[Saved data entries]
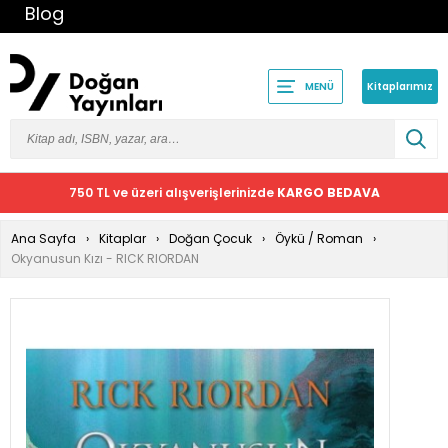
Blog
Kitaplarımız
MENÜ
750 TL ve üzeri alışverişlerinizde
KARGO BEDAVA
Ana Sayfa
Kitaplar
Doğan Çocuk
Öykü / Roman
Okyanusun Kızı - RICK RIORDAN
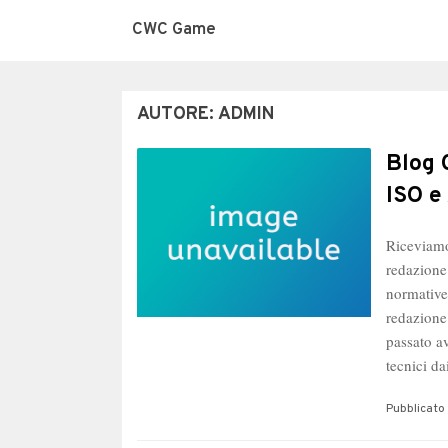
CWC Game
AUTORE:
ADMIN
Blog 
ISO e
Riceviamo
redazione
normative
redazione
passato a
tecnici d
Pubblicato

EXERCISE GOAL:
This calls for each record above to be set down exactly, with the images skipped.

TASK SOLUTION:
Blog
Kitaplarımız
MENÜ
750 TL ve üzeri alışverişlerinizde
KARGO BEDAVA
Ana Sayfa
Kitaplar
Doğan Çocuk
Öykü / Roman
Okyanusun Kızı - RICK RIORDAN
CWC Game
AUTORE:
ADMIN
Blog 
ISO e
Riceviamo
redazione
normative
redazione
passato a
tecnici d
Pubblicato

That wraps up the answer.